═══ Document segment

Files
docling-serve/docs/pre-loading-models.md
2025-07-15 14:17:35 +02:00

3.3 KiB

Pre-loading models for docling

This document provides examples for pre-loading docling models to a persistent volume and re-using it for docling-serve deployments.

  1. We need to create a persistent volume that will store models weights:

    apiVersion: v1
    kind: PersistentVolumeClaim
    metadata:
      name: docling-model-cache-pvc
    spec:
      accessModes:
        - ReadWriteOnce
      volumeMode: Filesystem
      resources:
        requests:
          storage: 10Gi
    

    If you don't want to use default storage class, set your custom storage class with following:

    spec:
      ...
      storageClassName: <Storage Class Name>
    

    Manifest example: docling-model-cache-pvc.yaml

  2. In order to load model weights, we can use docling-toolkit to download them, as this is a one time operation we can use kubernetes job for this:

    apiVersion: batch/v1
    kind: Job
    metadata:
      name: docling-model-cache-load
    spec:
      selector: {}
      template:
        metadata:
          name: docling-model-load
        spec:
          containers:
            - name: loader
              image: ghcr.io/docling-project/docling-serve-cpu:main
              command:
                - docling-tools
                - models
                - download
                - '--output-dir=/modelcache'
                - 'layout'
                - 'tableformer'
                - 'code_formula'
                - 'picture_classifier'
                - 'smolvlm'
                - 'granite_vision'
                - 'easyocr'
              volumeMounts:
                - name: docling-model-cache
                  mountPath: /modelcache
          volumes:
            - name: docling-model-cache
              persistentVolumeClaim:
                claimName: docling-model-cache-pvc
          restartPolicy: Never
    

    The job will mount previously created persistent volume and execute command similar to how we would load models locally: docling-tools models download --output-dir <MOUNT-PATH> [LIST_OF_MODELS]

    In manifest, we specify desired models individually, or we can use --all parameter to download all models.

══════
═══ Material provided

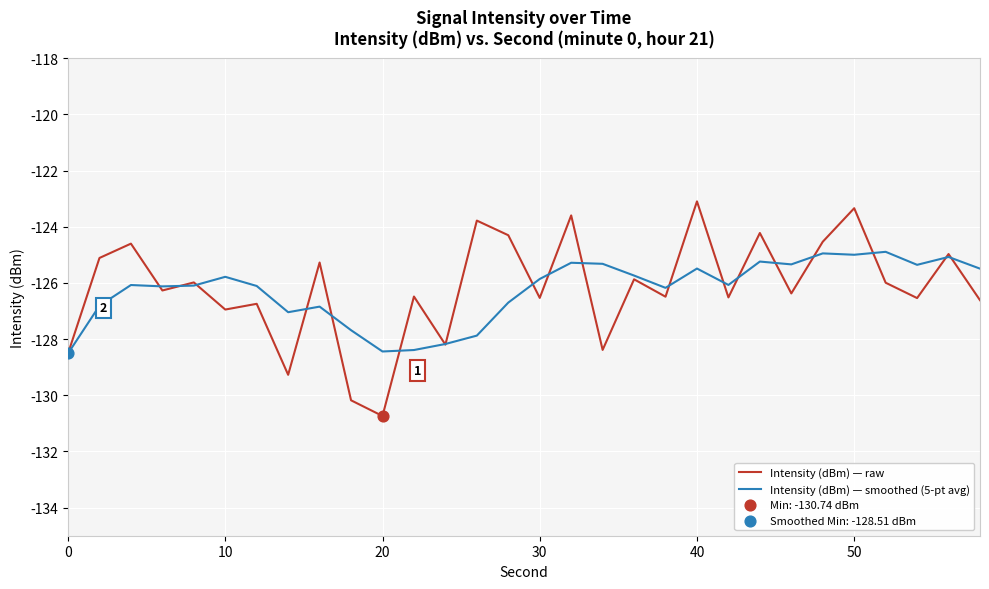

Which series has the widest spread of values?

Intensity (dBm) — raw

══════

# Activity:
Pick up the guide on pre-loading docling models after its last sentence and keep writing it. The data plays no part in this.

# Reply:
    Manifest example: docling-model-cache-job.yaml

  3. Now we can mount volume in the docling-serve deployment and set env DOCLING_SERVE_ARTIFACTS_PATH to point to it. Following additions to deployment should be made:

    spec:
      template:
        spec:
          containers:
            - name: api
              env:
              ...
                - name: DOCLING_SERVE_ARTIFACTS_PATH
                  value: '/modelcache'
              volumeMounts:
                - name: docling-model-cache
                  mountPath: /modelcache
          ...
          volumes:
            - name: docling-model-cache
              persistentVolumeClaim:
                claimName: docling-model-cache-pvc
    

    Make sure that value of DOCLING_SERVE_ARTIFACTS_PATH is the same as where models were downloaded and where volume is mounted.

    Now when docling-serve is executing tasks, the underlying docling installation will load model weights from mounted volume.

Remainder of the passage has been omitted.